Ceci étant, revenons à l’annonce de Donald Trump de mettre fin aux exercices militaires, en réponse à un nouveau geste du leader nord-coréen, la « destruction prochaine d'un site de tests de missiles ». Des observateurs occidentaux ont reproché au président américain d’avoir fait une « concession de taille ». Il est évident que Trump et son staff de conseillers sont en train de jouer une partie de poker, avec la Corée du Nord et ses alliés qui se tiennent en arrière-plan. Qu’il arrête les exercices conjoints avec la Corée du Sud n’est qu’une volonté de Trump d’arrêter tout processus qui gênerait de mener à la paix. Et, dans un certain sens, il a raison. Un processus qui doit mener à la destruction de l’arsenal nucléaire de la Corée du Nord. Quant aux forces américaines, ils restent toujours sur place, stationnées en Corée du Sud. Rien ne les empêche, du jour au lendemain, si la situation évolue mal, de reprendre leurs manœuvres militaires conjointes.
Donc le problème des États-Unis est de voir venir ce qui doit venir dans la poursuite des négociations entre la partie américaine et la partie nord-coréenne. La fin des exercices militaires conjoints avec la Corée du Sud, qui sont décrits comme « très provocateurs » à l'égard du Nord, ne sera plus un argument. Certes les Nord-coréens ont obtenu satisfaction. Mais cela ne signifie pas qu’ils ont été satisfaits pour l’objectif que le leader nord-coréen a signé avec le président américain.
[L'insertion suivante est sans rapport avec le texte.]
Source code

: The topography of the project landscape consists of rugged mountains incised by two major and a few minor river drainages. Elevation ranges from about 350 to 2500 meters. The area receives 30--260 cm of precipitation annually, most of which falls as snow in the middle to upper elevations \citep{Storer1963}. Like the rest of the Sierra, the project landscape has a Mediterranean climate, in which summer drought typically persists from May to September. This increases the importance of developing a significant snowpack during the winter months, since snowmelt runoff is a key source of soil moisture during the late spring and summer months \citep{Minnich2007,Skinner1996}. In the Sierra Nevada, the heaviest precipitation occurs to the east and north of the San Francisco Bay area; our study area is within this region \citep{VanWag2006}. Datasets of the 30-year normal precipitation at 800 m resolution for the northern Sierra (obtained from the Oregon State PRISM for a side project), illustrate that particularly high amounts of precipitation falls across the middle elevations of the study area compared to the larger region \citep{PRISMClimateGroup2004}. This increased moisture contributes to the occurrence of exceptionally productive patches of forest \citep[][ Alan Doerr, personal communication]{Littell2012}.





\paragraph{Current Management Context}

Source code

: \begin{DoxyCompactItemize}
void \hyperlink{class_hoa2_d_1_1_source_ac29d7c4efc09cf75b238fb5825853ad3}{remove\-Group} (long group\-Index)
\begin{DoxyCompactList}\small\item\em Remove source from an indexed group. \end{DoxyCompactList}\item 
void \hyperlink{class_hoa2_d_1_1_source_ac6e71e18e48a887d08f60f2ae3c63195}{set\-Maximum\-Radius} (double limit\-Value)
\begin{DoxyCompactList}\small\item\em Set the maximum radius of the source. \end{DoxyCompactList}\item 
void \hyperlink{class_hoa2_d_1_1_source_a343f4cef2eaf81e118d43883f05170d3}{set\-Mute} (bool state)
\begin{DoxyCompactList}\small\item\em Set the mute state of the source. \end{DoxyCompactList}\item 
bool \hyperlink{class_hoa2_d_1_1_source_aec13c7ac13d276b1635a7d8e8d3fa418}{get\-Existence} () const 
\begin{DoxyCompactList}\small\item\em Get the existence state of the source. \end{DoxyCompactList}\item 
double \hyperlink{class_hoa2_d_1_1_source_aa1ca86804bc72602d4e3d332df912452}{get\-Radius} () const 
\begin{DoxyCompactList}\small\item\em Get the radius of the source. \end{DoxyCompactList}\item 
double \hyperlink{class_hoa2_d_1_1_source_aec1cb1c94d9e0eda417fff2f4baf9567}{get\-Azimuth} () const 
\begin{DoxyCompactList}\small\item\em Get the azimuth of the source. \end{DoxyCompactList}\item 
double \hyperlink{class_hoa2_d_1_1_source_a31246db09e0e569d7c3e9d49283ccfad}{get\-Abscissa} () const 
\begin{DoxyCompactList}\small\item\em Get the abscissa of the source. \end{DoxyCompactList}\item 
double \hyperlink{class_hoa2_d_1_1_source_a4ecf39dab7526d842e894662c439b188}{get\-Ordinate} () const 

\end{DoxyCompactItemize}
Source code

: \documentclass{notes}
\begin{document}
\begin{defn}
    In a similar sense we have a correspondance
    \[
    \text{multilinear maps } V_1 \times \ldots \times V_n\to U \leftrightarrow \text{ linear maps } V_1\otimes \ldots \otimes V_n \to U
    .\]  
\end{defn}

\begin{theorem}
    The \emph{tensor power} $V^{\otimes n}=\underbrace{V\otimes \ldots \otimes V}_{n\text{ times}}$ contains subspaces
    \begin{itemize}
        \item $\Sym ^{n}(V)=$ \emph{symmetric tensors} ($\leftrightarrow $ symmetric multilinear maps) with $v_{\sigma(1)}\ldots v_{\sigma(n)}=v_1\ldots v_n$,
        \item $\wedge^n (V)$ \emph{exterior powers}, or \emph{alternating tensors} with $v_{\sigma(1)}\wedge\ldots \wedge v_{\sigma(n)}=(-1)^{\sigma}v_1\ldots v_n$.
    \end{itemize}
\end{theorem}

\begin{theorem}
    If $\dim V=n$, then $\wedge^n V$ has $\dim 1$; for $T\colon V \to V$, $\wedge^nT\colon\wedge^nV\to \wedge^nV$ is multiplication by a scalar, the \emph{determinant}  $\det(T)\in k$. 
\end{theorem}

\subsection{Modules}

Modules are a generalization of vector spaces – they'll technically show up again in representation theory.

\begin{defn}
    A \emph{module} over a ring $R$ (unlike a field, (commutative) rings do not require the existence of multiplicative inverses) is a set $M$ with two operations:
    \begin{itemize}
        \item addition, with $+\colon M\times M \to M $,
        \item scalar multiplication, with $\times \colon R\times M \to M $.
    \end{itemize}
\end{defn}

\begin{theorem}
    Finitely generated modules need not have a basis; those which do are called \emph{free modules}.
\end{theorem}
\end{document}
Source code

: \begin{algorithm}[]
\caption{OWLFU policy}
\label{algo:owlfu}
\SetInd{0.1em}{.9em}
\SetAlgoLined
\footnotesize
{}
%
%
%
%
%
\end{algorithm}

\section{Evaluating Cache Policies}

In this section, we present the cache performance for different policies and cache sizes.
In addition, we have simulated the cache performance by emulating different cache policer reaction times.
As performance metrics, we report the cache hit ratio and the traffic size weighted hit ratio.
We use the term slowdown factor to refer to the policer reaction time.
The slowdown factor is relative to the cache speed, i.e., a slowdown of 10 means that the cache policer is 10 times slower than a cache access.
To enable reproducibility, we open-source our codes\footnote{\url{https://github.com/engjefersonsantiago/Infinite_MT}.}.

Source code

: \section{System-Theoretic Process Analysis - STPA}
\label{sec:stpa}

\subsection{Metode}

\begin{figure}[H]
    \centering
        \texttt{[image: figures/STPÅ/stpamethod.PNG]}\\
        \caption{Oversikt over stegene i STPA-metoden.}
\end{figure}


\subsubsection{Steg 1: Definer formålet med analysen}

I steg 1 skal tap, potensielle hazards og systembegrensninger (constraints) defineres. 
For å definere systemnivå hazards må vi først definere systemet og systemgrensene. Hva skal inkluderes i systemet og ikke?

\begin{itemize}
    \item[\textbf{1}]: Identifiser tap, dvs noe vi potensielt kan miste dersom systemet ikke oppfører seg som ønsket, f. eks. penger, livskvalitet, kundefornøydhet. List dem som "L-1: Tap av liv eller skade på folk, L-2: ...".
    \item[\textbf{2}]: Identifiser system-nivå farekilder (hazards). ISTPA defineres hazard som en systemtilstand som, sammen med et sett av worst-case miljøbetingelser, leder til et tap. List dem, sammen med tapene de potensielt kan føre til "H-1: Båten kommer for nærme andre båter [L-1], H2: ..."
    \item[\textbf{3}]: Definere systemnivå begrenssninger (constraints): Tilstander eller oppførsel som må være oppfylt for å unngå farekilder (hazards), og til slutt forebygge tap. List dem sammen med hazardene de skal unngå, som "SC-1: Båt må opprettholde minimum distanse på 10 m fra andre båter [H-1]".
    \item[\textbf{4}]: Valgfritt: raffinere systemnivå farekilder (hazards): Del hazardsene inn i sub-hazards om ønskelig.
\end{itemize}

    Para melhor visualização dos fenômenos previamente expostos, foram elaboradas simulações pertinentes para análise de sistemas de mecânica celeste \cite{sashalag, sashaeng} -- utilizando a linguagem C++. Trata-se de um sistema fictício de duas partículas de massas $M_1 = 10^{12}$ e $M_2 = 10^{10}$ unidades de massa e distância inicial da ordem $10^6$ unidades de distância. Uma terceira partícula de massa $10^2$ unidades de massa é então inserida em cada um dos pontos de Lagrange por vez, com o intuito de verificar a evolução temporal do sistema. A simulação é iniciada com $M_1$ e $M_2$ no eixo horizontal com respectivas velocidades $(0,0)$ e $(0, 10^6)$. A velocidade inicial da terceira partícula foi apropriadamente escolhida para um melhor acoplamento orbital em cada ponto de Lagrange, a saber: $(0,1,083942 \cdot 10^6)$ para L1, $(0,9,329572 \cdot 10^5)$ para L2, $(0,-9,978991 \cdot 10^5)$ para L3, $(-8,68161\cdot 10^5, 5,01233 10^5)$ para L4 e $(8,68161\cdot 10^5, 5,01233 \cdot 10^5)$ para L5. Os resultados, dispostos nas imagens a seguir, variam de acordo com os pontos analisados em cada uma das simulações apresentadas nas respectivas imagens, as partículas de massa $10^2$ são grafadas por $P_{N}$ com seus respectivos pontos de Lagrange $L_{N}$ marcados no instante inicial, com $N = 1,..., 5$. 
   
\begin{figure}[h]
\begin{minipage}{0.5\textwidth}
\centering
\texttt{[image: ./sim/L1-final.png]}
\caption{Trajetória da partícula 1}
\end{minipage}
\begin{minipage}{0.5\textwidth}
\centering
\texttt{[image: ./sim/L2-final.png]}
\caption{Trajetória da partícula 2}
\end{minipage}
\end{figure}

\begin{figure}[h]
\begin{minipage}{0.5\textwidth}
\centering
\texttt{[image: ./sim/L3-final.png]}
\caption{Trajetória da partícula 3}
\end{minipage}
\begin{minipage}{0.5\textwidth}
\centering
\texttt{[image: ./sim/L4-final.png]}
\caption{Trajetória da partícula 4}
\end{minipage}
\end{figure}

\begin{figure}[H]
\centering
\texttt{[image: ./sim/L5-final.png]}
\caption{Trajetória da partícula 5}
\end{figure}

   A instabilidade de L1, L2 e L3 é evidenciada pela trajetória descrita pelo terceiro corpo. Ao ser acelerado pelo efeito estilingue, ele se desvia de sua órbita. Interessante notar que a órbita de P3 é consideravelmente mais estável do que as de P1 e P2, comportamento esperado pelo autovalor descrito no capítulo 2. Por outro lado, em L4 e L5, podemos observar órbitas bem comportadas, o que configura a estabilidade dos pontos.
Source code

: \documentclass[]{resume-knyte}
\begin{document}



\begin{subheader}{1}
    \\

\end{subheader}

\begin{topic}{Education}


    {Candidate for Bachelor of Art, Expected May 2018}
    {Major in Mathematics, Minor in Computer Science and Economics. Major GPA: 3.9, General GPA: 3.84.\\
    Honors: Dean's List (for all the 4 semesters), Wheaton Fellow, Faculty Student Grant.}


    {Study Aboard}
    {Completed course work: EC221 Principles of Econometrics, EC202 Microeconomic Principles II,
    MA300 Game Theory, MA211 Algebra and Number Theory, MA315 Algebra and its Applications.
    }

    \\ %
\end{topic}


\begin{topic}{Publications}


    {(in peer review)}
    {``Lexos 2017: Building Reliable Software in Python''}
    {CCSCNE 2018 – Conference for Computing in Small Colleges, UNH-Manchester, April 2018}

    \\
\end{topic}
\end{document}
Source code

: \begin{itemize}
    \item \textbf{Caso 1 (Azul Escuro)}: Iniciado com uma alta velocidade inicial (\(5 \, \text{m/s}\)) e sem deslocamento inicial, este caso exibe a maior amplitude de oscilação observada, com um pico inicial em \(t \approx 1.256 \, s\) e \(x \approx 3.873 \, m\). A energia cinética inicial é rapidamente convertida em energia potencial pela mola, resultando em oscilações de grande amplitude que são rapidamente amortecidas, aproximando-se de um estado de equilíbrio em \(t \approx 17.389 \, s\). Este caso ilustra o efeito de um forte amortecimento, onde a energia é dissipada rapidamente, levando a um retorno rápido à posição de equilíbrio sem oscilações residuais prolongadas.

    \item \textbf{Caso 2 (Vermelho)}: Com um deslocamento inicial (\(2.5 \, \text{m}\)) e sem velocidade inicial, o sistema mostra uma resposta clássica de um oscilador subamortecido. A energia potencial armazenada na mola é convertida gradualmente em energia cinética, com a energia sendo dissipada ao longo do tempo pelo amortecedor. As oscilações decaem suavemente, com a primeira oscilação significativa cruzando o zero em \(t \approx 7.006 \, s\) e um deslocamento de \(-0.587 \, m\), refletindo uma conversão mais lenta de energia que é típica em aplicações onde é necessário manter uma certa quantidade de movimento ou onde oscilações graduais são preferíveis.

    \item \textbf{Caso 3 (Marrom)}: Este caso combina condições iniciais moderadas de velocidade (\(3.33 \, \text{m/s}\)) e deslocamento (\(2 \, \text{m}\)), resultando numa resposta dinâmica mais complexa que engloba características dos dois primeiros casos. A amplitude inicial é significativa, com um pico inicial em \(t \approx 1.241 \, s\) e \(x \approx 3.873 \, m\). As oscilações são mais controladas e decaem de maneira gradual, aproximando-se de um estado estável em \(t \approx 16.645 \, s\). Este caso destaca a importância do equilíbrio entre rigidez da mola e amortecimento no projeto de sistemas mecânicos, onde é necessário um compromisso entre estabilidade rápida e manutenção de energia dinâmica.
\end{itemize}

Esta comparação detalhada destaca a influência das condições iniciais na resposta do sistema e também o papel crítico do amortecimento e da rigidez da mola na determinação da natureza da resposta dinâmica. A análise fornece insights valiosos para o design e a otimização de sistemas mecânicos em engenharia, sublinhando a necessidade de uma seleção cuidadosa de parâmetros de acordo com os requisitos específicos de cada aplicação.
Encore faudrait-il comprendre ce que l’on entend par une dénucléarisation complète de la péninsule coréenne tout en garantissant la sécurité de la Corée du Nord.
En préambule du « Texte de l’accord commun », il est écrit : « Le président Trump et le président Kim Jong Un ont eu un échange d'opinions complet, approfondi et sincère sur les questions relatives à l'établissement de nouvelles relations entre les Etats-Unis et la RPDC (République populaire démocratique de Corée) et l'édification d'un régime de paix solide et durable sur la péninsule coréenne. Le président Trump s'est engagé à fournir des garanties de sécurité à la RPDC et le président Kim Jong Un a réaffirmé son engagement ferme et inébranlable envers la dénucléarisation complète de la péninsule coréenne. » (4)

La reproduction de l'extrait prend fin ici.